AN UNSTABLE and unpredictable mum who spent months systematically bullying her disabled daughter was described as manipulative by a Swindon judge.

Jackie Williams was said to have controlled almost every aspect of her grown-up daughter’s life, telling her what to wear, stopping her from taking a prescription for depression, using disability benefits to buy clothes online, setting up online dating profiles and peppering her with texts when she went to meet friends.

The 54-year-old would rant at her daughter, who suffers from cerebral palsy, if the young woman did not do what she wanted. On one occasion, she even wiped dirty underwear on her girl’s arm in an effort to humiliate her.

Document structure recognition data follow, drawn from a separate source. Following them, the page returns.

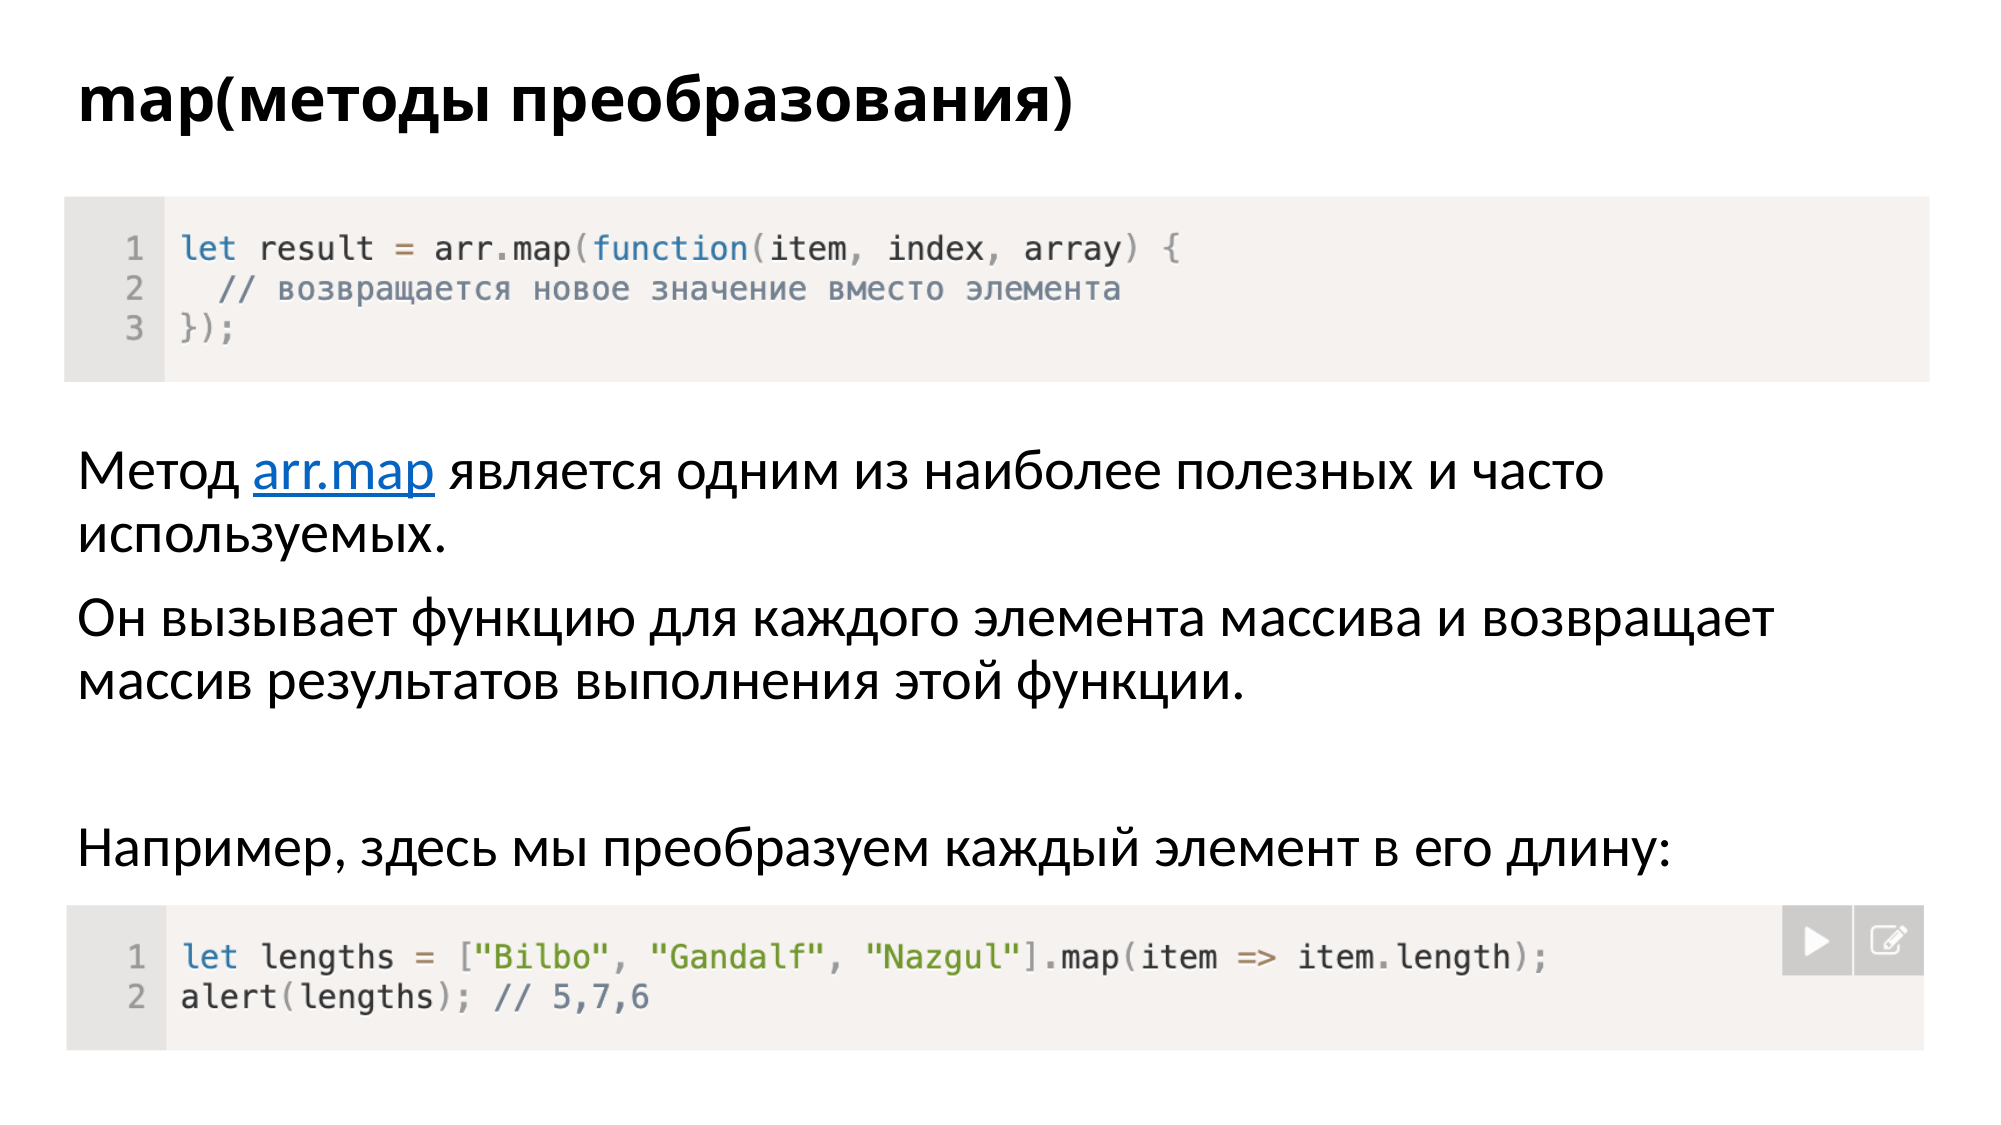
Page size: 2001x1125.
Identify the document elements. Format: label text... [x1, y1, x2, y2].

picture [62, 903, 1931, 1055]
title map(методы преобразования) [62, 59, 1943, 143]
list Метод arr.map является одним из наиболее полезных и часто используемых. Он вызывает функцию для каждого элемента массива и возвращает массив результатов выполнения этой функции. Например, здесь мы преобразуем каждый элемент в его длину: [62, 431, 1943, 1079]
picture [62, 192, 1932, 382]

In a victim impact statement, Williams’ daughter said the campaign of abuse had left her with low self-esteem.

Describing her mother as unstable and unpredictable, the now 23-year-old woman said her life had changed for the better since moving away from the family home: “I feel I can just be myself and being myself isn’t something I should be ashamed of, even though she made me feel that way every single day.”

Williams, of Ratcoombe Road, Peatmoor, had previously pleaded guilty to engaging in coercive and controlling behaviour over a period of 15 months between 2015 and 2017.

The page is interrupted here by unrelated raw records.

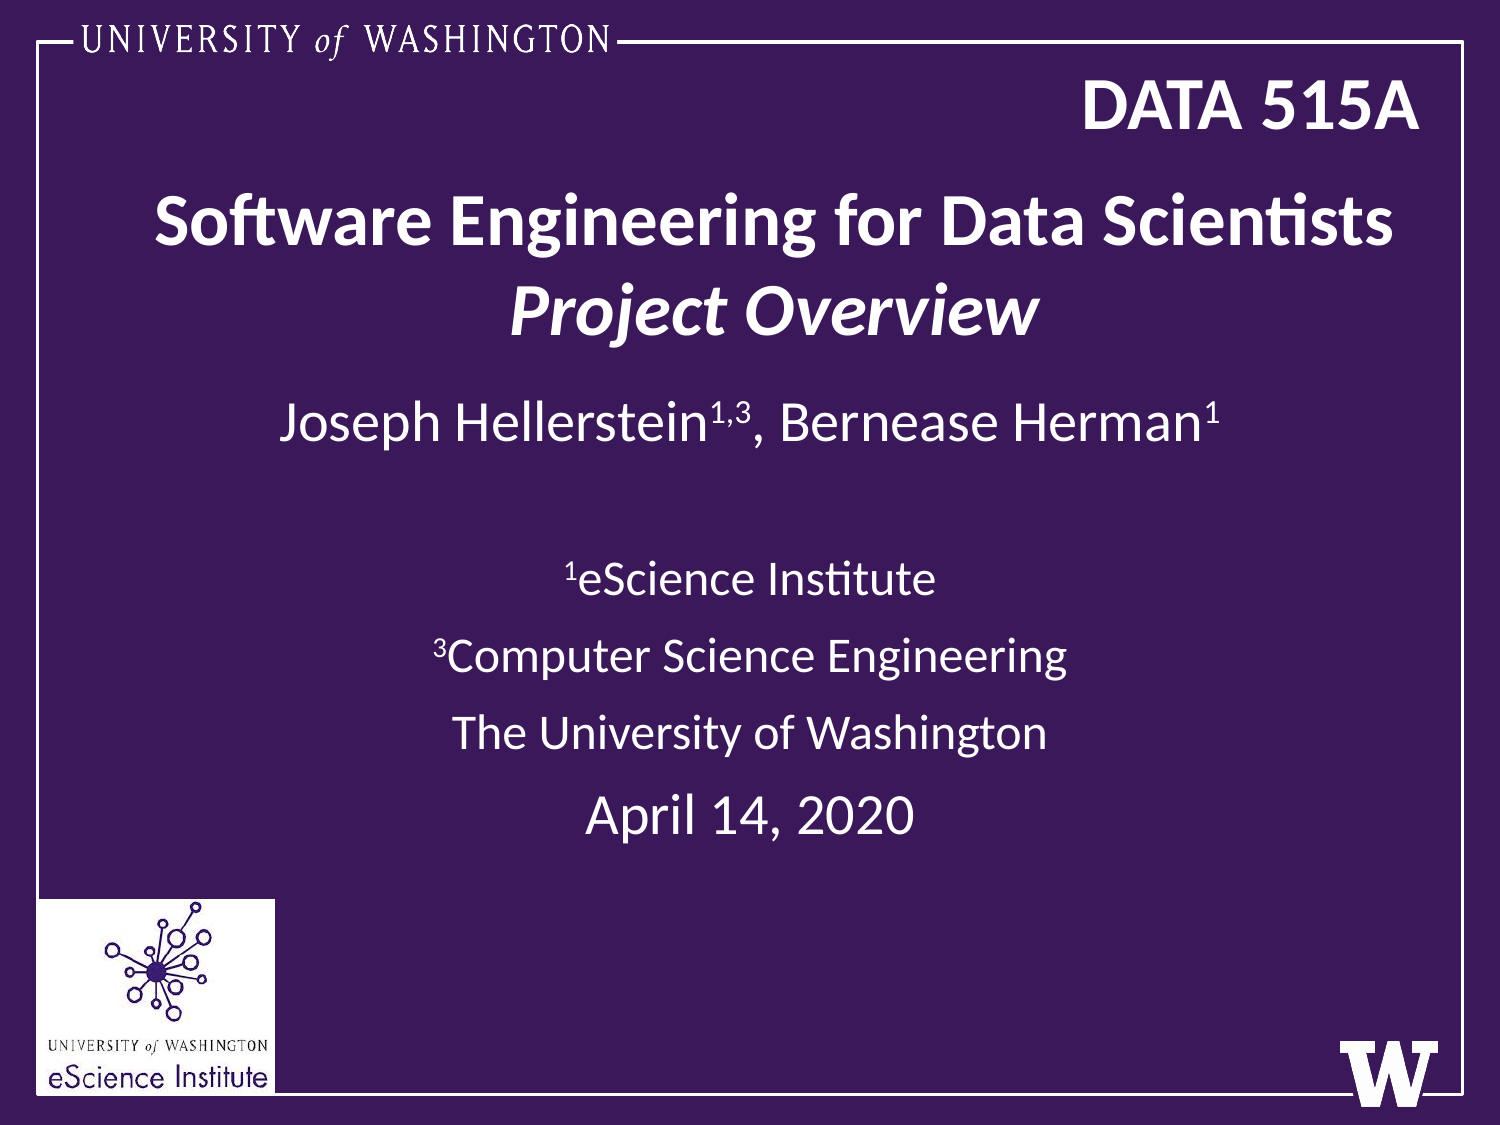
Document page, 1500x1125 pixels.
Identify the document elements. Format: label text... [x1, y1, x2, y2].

text_box Joseph Hellerstein1,3, Bernease Herman1 1eScience Institute 3Computer Science Engineering The University of Washington April 14, 2020 [50, 374, 1450, 663]
text_box Software Engineering for Data Scientists Project Overview [112, 162, 1438, 374]
picture [81, 24, 609, 61]
text_box DATA 515A [1037, 46, 1464, 164]
picture [37, 899, 276, 1095]
picture [1340, 1041, 1438, 1107]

Defending, Rob Ross said: “Caring – loving – can become burdensome, overbearing and all-encompassing suffocation. That’s what we’ve got here. Often, the last person to realise that is the perpetrator.”

He asked the judge to make a mental health treatment order, saying his client suffered from mental health problems including severe anxiety and depression.

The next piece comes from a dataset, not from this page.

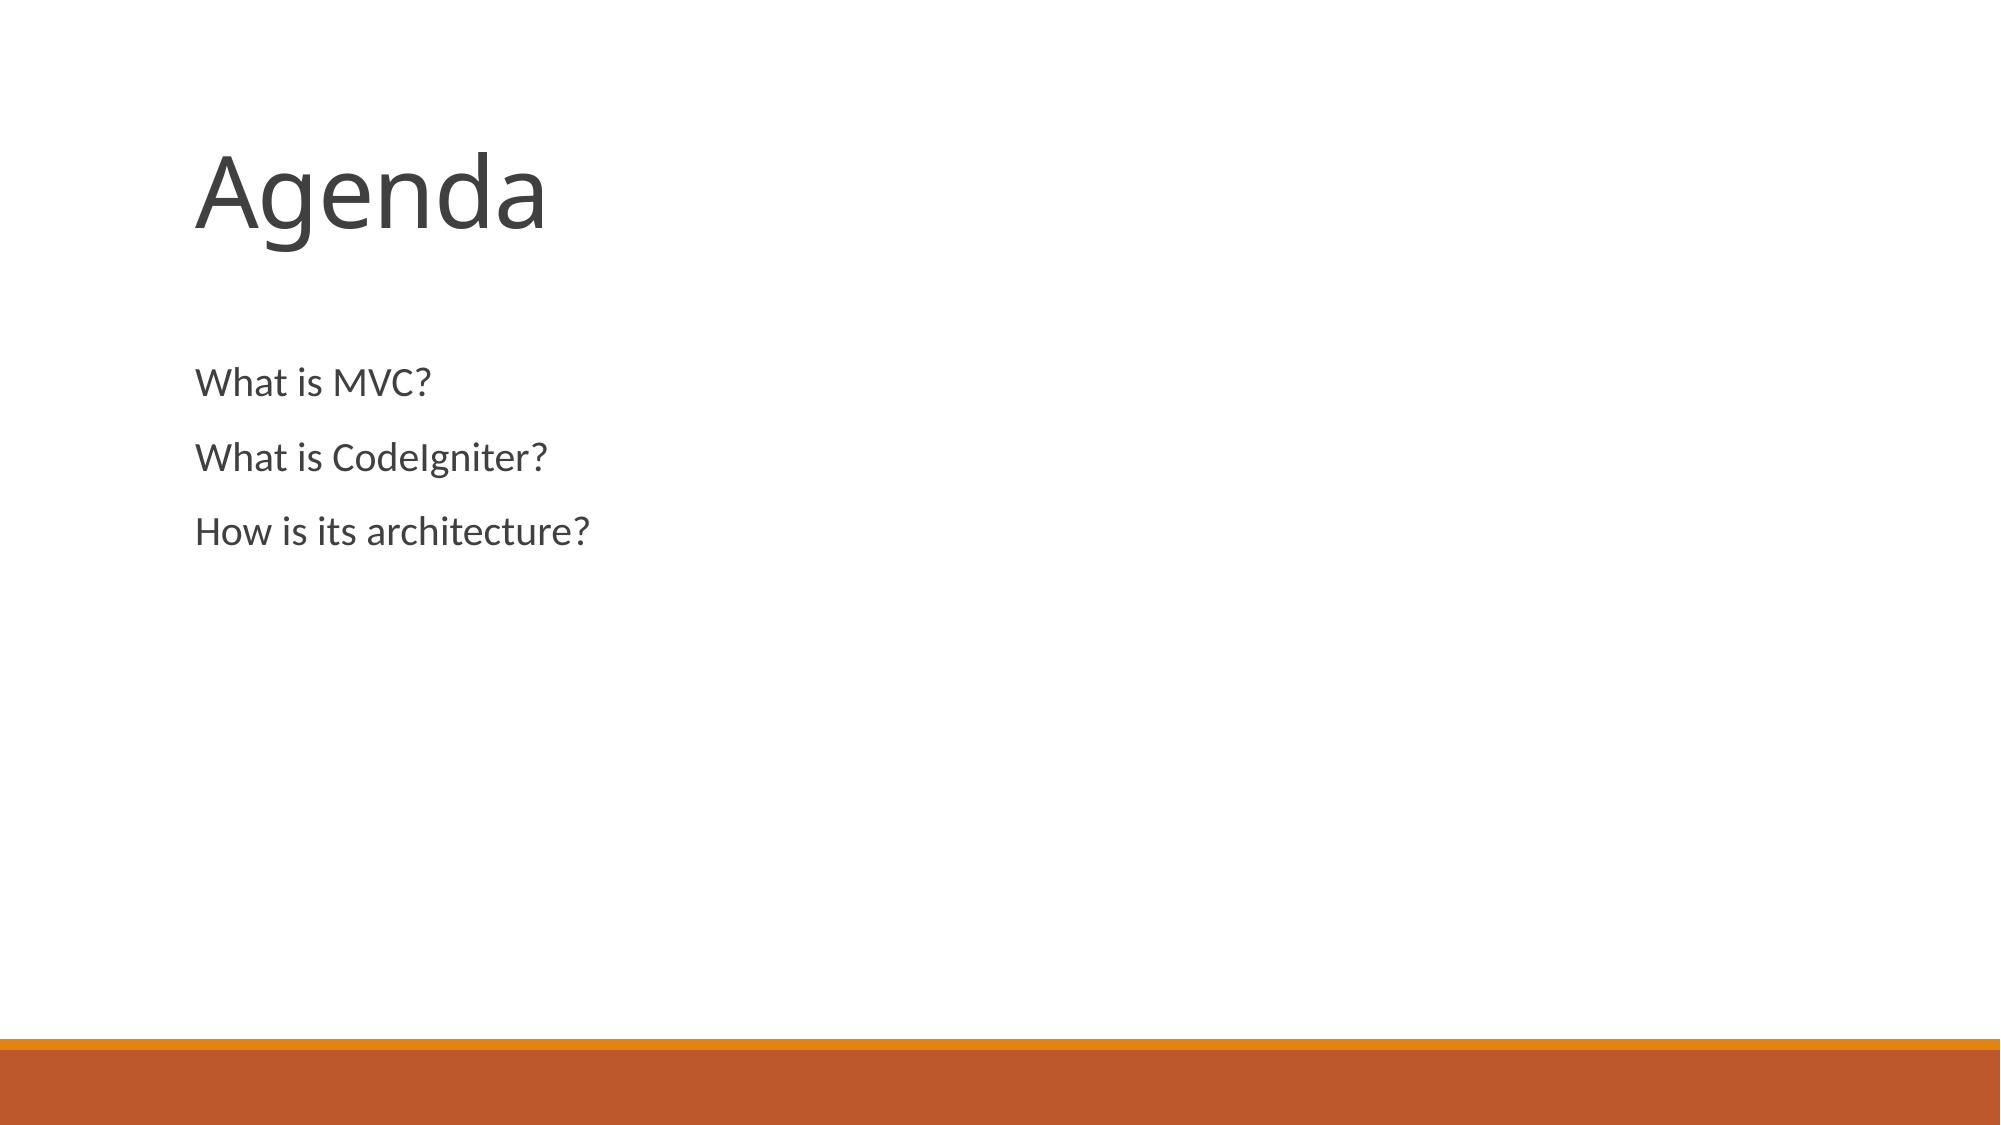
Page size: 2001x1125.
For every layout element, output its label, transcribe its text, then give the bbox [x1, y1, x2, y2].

title Agenda [180, 18, 1830, 257]
list What is MVC? What is CodeIgniter? How is its architecture? [180, 353, 1830, 963]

Williams was sentenced to 17 months imprisonment suspended for two years and ordered to complete a six-month mental health treatment programme with the probation service. A restraining order bans her from contacting her daughter for five years.

Describing Williams as manipulative, Judge Jason Taylor QC said: “You are not the victim. You are not the tiring carer with an ungrateful child. And you are not the mother you want the world to see.”

He added: “You should have nurtured. You undermined. You made her feel worthless.”

Reacting to the sentence, Wiltshire Police’s Micheala Gunn said: “This has been a lengthy and very difficult case for the victim, who has shown amazing courage throughout the whole process considering the turmoil that she has been subjected to.

“Controlling and coercive behaviour is still a relatively new offence, but it can have a really devastating impact on those involved.

“The result in court was an important one, not only for the victim, but for anyone else who might be going through something similar and does not feel strong enough to come forward and report their ordeal to police.”